Navigating your way around the opera genre may seem daunting, yet Daniel Slater’s adaptation most definitely confirms that it is something to be enjoyed among a range of audiences. This production, having enjoying an excellent reception since 2001, returns to The Lowry with a retro twist in 2016. Complete with sleek Vespas, hot air balloons and an ocean summer breeze, Robert Innes Hopkins gives a taste of la dolce vita with an eye-catching set design.
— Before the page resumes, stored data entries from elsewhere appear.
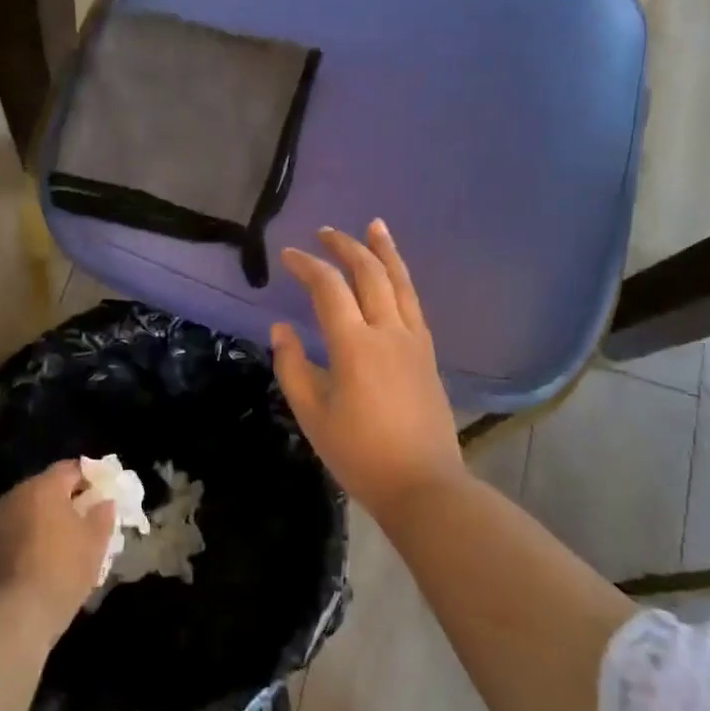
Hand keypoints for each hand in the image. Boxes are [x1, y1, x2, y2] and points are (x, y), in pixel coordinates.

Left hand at [0, 460, 117, 638]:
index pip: (72, 468)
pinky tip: (51, 558)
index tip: (105, 495)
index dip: (92, 478)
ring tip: (72, 540)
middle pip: (49, 487)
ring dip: (52, 519)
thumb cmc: (63, 568)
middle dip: (70, 499)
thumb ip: (103, 515)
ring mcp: (1, 521)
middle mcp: (17, 495)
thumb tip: (104, 502)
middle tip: (91, 518)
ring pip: (34, 510)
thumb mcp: (95, 541)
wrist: (16, 613)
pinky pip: (22, 530)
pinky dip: (37, 536)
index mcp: (43, 486)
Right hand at [271, 222, 467, 519]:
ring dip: (385, 251)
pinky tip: (395, 275)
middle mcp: (388, 332)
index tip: (287, 256)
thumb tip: (281, 329)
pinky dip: (402, 279)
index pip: (328, 289)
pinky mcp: (427, 354)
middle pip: (369, 274)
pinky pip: (414, 303)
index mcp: (355, 346)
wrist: (422, 484)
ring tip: (375, 226)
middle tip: (325, 232)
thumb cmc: (359, 454)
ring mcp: (413, 341)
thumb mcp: (313, 415)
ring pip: (400, 283)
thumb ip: (293, 367)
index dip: (307, 266)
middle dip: (345, 247)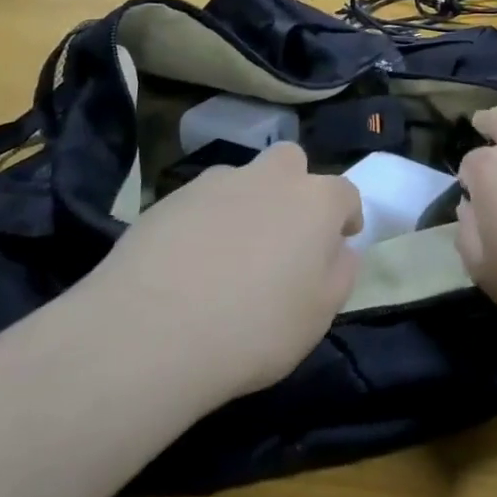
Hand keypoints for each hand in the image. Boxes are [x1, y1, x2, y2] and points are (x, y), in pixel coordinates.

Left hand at [87, 143, 361, 405]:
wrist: (151, 333)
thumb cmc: (255, 328)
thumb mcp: (318, 316)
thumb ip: (339, 274)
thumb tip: (339, 250)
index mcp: (315, 201)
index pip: (345, 194)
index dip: (345, 216)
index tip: (339, 241)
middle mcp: (270, 178)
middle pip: (291, 163)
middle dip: (293, 188)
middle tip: (282, 235)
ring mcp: (216, 183)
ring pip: (241, 181)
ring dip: (244, 204)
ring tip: (227, 256)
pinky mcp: (168, 199)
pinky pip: (199, 204)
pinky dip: (202, 223)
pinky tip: (187, 265)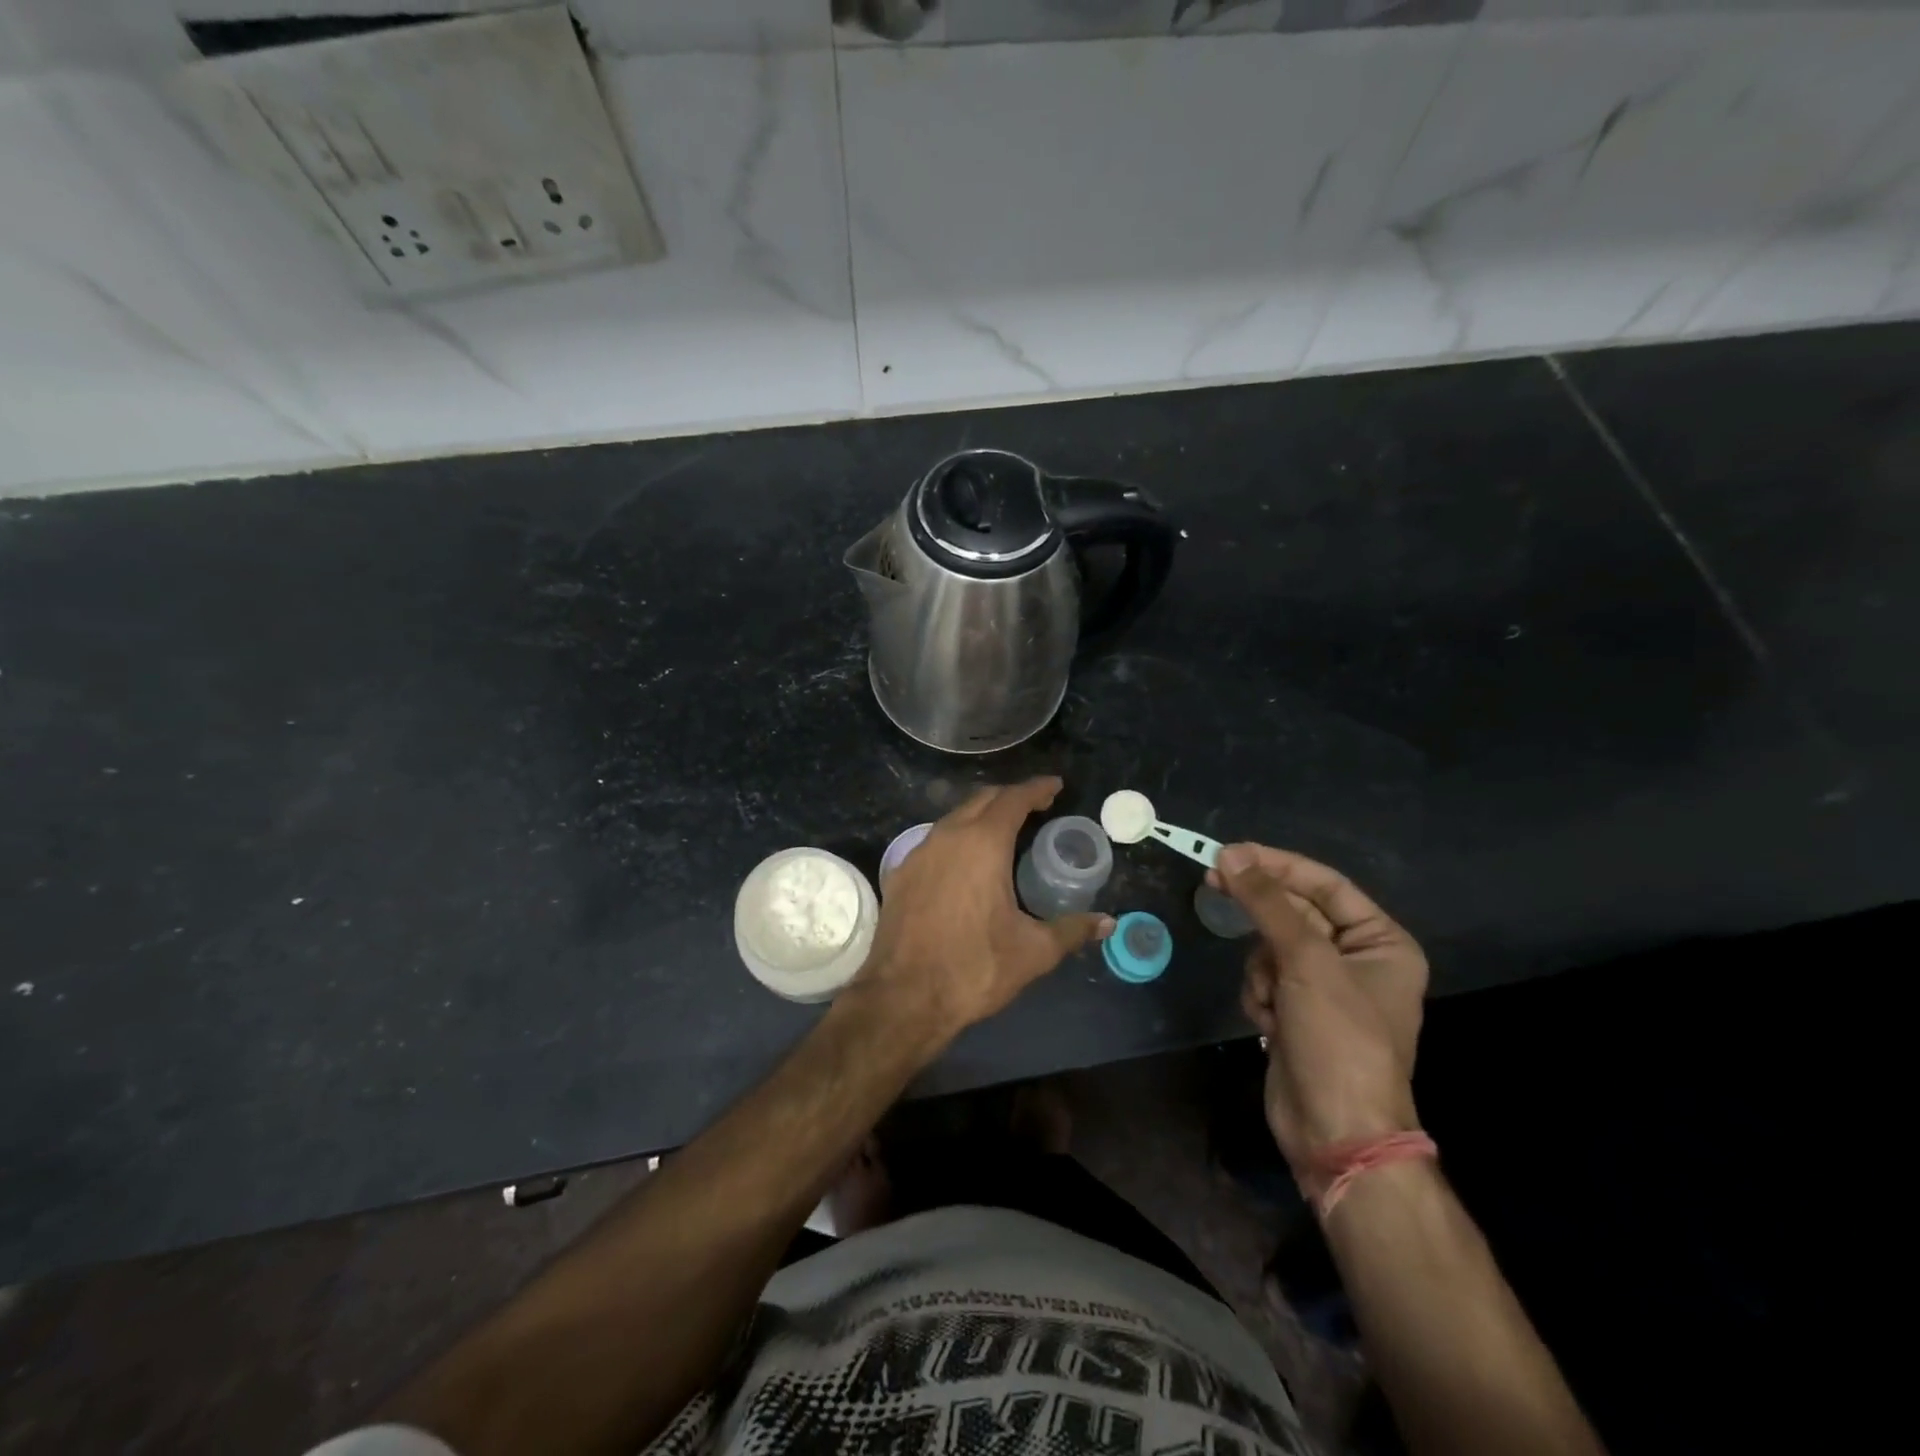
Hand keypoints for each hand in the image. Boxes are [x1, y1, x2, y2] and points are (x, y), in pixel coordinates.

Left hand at [853, 778, 1113, 1047]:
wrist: (902, 997)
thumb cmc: (974, 968)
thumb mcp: (1033, 952)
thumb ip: (1072, 931)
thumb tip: (1107, 923)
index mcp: (982, 843)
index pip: (1013, 798)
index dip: (1037, 789)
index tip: (1055, 786)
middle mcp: (947, 836)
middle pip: (982, 799)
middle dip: (1010, 797)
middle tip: (1036, 807)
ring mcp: (918, 852)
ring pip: (954, 818)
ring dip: (981, 815)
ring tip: (1004, 831)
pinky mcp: (900, 873)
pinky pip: (935, 840)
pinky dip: (957, 838)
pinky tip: (966, 862)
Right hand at [1211, 844, 1427, 1168]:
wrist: (1335, 1132)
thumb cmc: (1338, 1039)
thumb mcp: (1306, 962)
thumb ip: (1266, 903)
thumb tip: (1230, 854)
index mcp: (1381, 942)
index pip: (1324, 884)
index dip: (1277, 864)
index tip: (1230, 851)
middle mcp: (1356, 960)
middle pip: (1294, 913)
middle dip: (1261, 915)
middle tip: (1211, 880)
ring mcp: (1324, 988)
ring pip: (1271, 946)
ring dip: (1261, 969)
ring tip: (1271, 999)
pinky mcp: (1296, 1012)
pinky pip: (1264, 978)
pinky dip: (1259, 994)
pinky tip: (1269, 1022)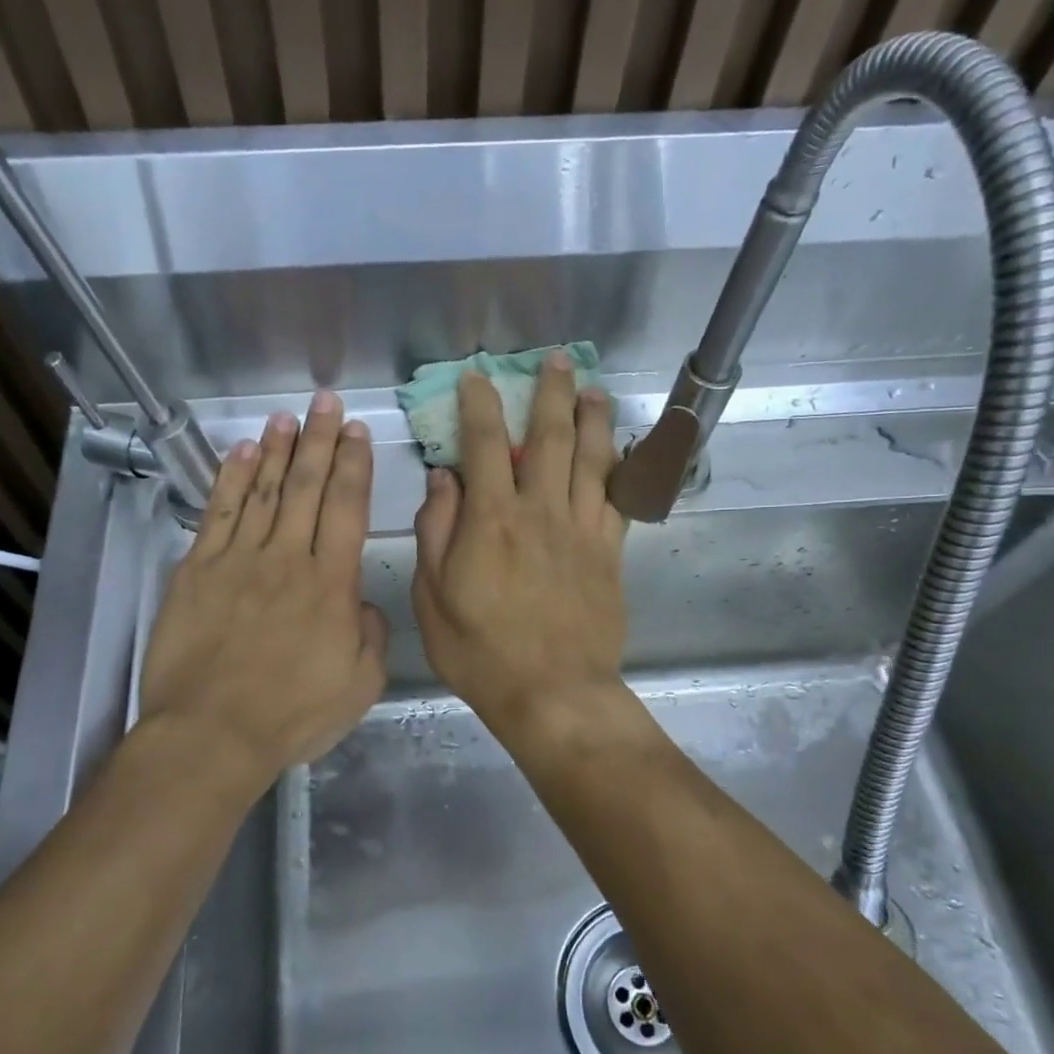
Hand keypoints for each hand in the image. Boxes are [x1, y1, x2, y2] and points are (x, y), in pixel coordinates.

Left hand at [140, 392, 387, 781]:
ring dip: (276, 450)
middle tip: (326, 404)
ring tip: (286, 417)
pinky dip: (230, 480)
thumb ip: (372, 636)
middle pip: (305, 487)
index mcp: (331, 585)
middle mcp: (286, 559)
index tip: (357, 433)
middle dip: (319, 441)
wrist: (212, 734)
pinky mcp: (197, 571)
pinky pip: (218, 514)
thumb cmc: (292, 715)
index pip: (345, 508)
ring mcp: (238, 561)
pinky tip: (240, 453)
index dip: (353, 465)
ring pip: (262, 491)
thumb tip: (363, 602)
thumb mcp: (359, 685)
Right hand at [411, 353, 627, 739]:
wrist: (553, 693)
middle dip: (550, 393)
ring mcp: (581, 530)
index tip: (477, 377)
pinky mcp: (608, 553)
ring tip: (594, 389)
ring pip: (591, 459)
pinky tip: (621, 450)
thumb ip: (437, 531)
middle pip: (548, 438)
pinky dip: (620, 468)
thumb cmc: (481, 652)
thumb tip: (443, 479)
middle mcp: (540, 511)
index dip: (479, 405)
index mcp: (491, 519)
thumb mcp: (433, 598)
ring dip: (593, 418)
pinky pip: (617, 499)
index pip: (484, 445)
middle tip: (556, 360)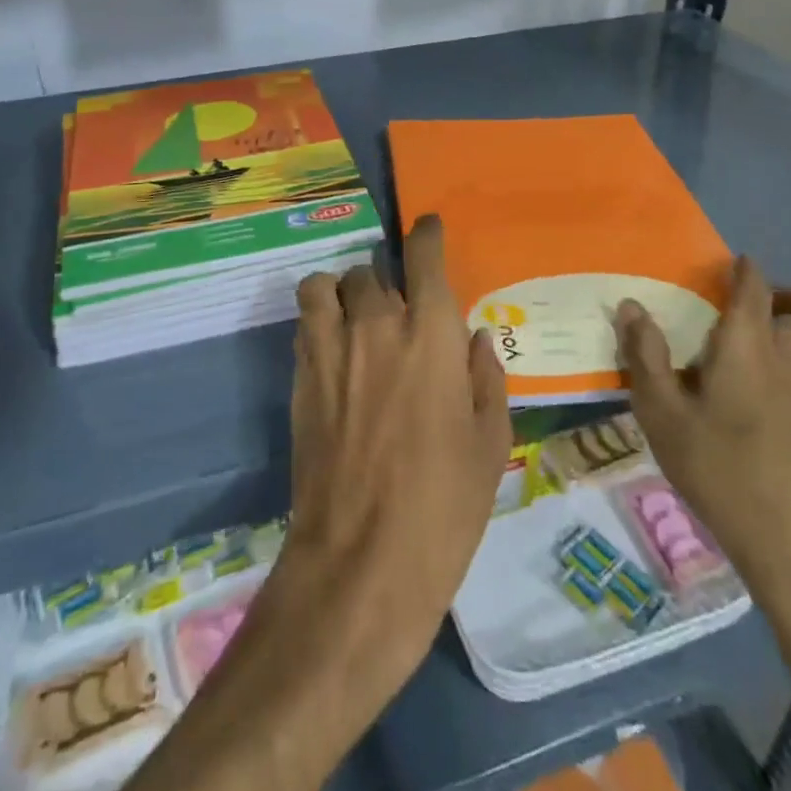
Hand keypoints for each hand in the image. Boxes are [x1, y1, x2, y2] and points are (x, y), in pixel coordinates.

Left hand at [279, 215, 511, 690]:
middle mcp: (378, 326)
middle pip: (370, 271)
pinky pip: (305, 322)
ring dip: (342, 291)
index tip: (426, 228)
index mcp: (433, 336)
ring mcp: (332, 349)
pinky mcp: (300, 378)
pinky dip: (319, 319)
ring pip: (326, 285)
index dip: (425, 234)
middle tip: (398, 311)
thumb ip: (485, 378)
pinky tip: (334, 351)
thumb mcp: (490, 445)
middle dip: (385, 281)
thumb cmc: (444, 507)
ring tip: (354, 317)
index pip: (423, 258)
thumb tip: (474, 338)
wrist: (361, 563)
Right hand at [615, 255, 790, 606]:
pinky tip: (782, 397)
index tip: (727, 267)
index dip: (743, 269)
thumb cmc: (722, 472)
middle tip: (757, 312)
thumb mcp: (663, 416)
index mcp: (750, 345)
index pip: (754, 285)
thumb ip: (645, 357)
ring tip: (769, 349)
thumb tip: (630, 307)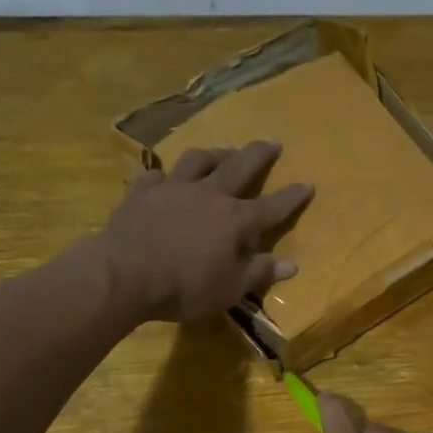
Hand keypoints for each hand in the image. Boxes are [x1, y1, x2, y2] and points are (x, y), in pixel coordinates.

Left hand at [102, 142, 313, 322]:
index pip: (272, 206)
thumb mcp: (229, 290)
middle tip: (272, 142)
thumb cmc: (184, 288)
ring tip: (223, 150)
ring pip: (199, 159)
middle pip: (239, 166)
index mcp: (235, 221)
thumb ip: (259, 273)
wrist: (124, 275)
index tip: (308, 184)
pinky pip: (157, 175)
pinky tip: (167, 177)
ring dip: (215, 153)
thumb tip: (292, 264)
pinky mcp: (142, 191)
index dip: (292, 197)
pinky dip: (167, 175)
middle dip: (259, 154)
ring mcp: (174, 188)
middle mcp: (209, 195)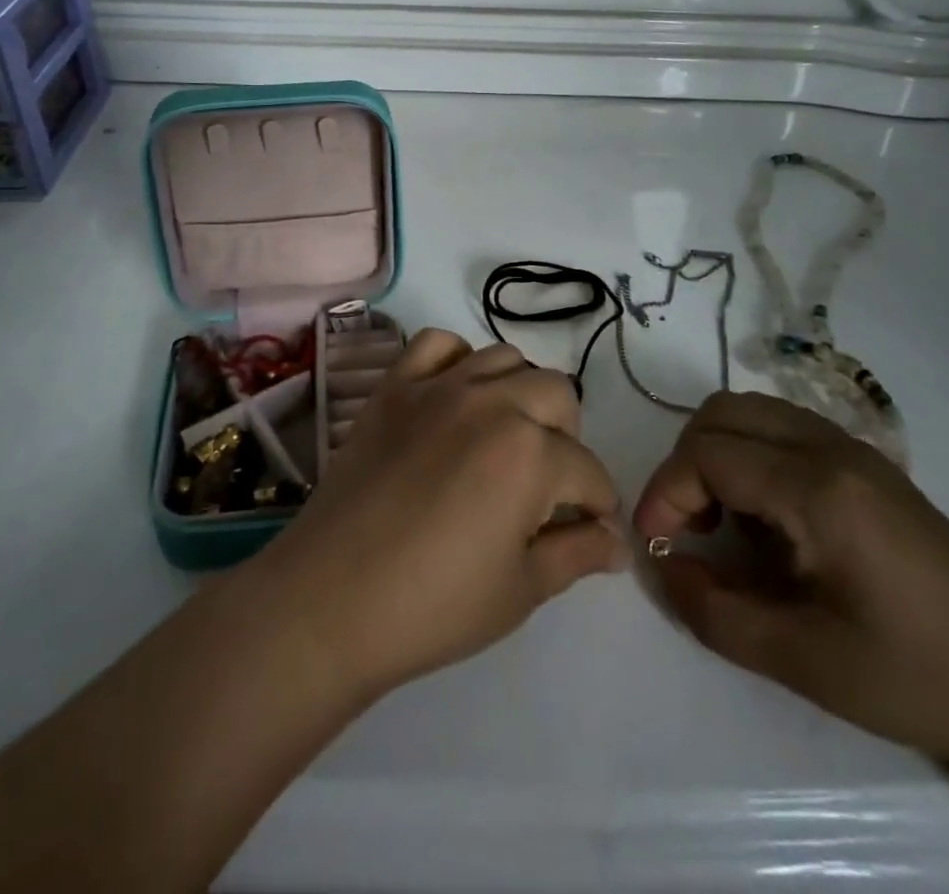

L’elisir d’amore, literally ‘The Elixir of Love’ in Italian, is a whimsical update on the opera buffa genre, designed originally as an upbeat comedy for nineteenth century audiences. This performance is a story of the loveable underdog Nemorino, played by Jung Soo Yun, who falls madly in love with the beautiful Adina in an impressive portrayal by the Romanian soprano Gabriela Iştoc. Appearing self-assured and indifferent to Nemorino’s sincerity, Adina is instead initially swept off her feet by the accomplished Belcore (Duncan Rock), who rivals the luckless waiter as he arrives in style on a vintage Vespa. And so, inspired by the love potion in the tale of Tristan und Isolde, Nemorino looks for help from a swindling quack doctor, played by Richard Burkhard. Duped with a cheap bottle of alcohol instead of a bonafide love potion, Slater’s production features an amusing skit of inebriated partygoers in which Adina eventually realises her true feelings for the other.
Although largely a stranger to opera myself, I was pleasantly surprised to recognise the rendition of ‘Una Furtive Lagrima’, ‘A Furtive Tear’ in Italian—a melody loved by none other than Pavarotti himself and movingly delivered by Jung Soo Yun. Have no fear if you haven’t had the chance to brush up on your language skills, this performance does a splendid job in Britalian; the actors perform in English but sing in Italian with English subtitles.
The musical accompaniment was seamlessly conducted by Tobias Ringborg, and responded accordingly to the range of emotions exhibited in the vocals of the cast. Operatically speaking, the performance was sung in a bel canto style, its purpose being to exhibiting the splendour of the human voice. Often left unsupported by the orchestra, their voices resonated beautifully as all of the vocalists displayed a mastery of a challenging style, while managing to remain faithful to the liveliness of the play itself.
Opera North will return between the 13th and 18th June of the summer season, this time with a four-part adaptation series of the Richard Wagner epic music dramas—collectively known as Die Ring des Nibelungen (The Ring Series).